◆ What to work on ◆
If a line in the data below holds the word "static", copy it.

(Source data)
*** Block opens ***

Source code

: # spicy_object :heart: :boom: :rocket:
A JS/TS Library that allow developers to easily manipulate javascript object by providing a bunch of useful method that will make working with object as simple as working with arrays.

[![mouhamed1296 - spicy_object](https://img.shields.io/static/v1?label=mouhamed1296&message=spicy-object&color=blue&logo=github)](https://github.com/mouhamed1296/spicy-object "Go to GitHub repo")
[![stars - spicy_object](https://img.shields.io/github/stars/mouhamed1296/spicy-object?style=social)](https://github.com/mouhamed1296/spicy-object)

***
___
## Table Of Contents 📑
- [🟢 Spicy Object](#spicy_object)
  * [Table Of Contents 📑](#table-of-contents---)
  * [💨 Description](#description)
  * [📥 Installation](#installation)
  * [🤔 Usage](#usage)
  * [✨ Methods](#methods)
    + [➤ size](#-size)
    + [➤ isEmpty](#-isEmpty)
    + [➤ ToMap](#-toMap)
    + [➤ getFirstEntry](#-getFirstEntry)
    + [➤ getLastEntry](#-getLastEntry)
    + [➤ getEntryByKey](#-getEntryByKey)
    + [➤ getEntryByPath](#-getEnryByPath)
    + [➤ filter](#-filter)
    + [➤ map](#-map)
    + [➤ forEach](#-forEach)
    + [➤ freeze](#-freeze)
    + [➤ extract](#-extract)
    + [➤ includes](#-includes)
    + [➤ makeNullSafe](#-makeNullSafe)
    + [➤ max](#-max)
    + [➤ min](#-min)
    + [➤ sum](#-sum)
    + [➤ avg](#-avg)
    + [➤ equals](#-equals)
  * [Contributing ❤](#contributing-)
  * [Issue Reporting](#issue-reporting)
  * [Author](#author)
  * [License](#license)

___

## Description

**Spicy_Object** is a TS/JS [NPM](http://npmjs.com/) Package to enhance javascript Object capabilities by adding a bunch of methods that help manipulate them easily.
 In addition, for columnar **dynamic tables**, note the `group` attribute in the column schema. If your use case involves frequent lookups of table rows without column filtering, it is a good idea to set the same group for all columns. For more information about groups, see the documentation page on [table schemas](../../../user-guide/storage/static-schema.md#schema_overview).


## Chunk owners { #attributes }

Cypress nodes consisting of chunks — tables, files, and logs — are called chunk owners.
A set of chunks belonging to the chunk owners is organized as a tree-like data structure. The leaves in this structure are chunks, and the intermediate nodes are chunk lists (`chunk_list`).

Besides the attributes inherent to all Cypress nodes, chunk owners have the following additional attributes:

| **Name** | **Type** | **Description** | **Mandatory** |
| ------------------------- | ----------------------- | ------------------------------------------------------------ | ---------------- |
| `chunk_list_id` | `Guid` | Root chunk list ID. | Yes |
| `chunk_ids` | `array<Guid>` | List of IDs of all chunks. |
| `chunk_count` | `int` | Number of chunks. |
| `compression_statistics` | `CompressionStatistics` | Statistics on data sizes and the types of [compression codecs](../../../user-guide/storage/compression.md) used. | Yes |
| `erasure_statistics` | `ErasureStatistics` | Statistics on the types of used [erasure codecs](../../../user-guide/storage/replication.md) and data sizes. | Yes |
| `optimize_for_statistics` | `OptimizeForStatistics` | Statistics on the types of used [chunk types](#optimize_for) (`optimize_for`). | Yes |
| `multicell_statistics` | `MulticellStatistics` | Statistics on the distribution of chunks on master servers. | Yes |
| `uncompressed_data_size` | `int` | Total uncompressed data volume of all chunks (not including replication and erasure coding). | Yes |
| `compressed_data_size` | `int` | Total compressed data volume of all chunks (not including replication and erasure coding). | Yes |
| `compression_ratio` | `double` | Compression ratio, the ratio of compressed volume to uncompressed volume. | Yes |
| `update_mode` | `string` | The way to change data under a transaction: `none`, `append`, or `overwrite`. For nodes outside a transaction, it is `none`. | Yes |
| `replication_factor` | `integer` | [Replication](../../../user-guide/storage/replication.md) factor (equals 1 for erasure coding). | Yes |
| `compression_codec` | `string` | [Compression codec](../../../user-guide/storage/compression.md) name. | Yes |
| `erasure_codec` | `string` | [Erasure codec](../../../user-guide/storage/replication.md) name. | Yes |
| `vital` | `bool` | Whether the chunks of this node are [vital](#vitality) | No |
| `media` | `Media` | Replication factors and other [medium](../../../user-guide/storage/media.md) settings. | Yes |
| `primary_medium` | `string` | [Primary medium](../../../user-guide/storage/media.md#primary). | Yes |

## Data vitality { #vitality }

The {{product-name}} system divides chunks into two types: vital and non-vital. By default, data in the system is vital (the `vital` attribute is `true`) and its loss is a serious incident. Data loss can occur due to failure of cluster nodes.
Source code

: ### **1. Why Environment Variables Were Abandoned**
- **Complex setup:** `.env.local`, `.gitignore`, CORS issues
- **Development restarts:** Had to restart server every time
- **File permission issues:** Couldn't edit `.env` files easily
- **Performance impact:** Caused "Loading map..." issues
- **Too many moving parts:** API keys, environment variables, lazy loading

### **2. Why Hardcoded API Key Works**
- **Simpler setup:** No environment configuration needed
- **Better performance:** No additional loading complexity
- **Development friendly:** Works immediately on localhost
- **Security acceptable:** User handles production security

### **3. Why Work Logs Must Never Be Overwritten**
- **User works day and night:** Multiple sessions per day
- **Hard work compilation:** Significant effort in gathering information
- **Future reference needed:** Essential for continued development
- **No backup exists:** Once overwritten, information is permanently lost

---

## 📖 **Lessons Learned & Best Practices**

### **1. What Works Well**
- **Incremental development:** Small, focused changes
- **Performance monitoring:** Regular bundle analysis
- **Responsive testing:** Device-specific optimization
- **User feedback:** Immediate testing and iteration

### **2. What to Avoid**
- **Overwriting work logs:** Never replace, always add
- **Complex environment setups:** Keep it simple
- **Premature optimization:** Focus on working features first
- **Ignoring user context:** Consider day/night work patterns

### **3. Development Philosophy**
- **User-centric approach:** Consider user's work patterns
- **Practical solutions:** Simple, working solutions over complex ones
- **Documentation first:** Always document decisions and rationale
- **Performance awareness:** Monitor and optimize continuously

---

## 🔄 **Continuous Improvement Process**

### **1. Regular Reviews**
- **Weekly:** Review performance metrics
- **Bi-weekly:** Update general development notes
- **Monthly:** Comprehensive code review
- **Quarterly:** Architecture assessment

*** Block closes ***

◆ Solved exercise ◆
[![mouhamed1296 - spicy_object](https://img.shields.io/static/v1?label=mouhamed1296&message=spicy-object&color=blue&logo=github)](https://github.com/mouhamed1296/spicy-object "Go to GitHub repo")
 In addition, for columnar **dynamic tables**, note the `group` attribute in the column schema. If your use case involves frequent lookups of table rows without column filtering, it is a good idea to set the same group for all columns. For more information about groups, see the documentation page on [table schemas](../../../user-guide/storage/static-schema.md#schema_overview).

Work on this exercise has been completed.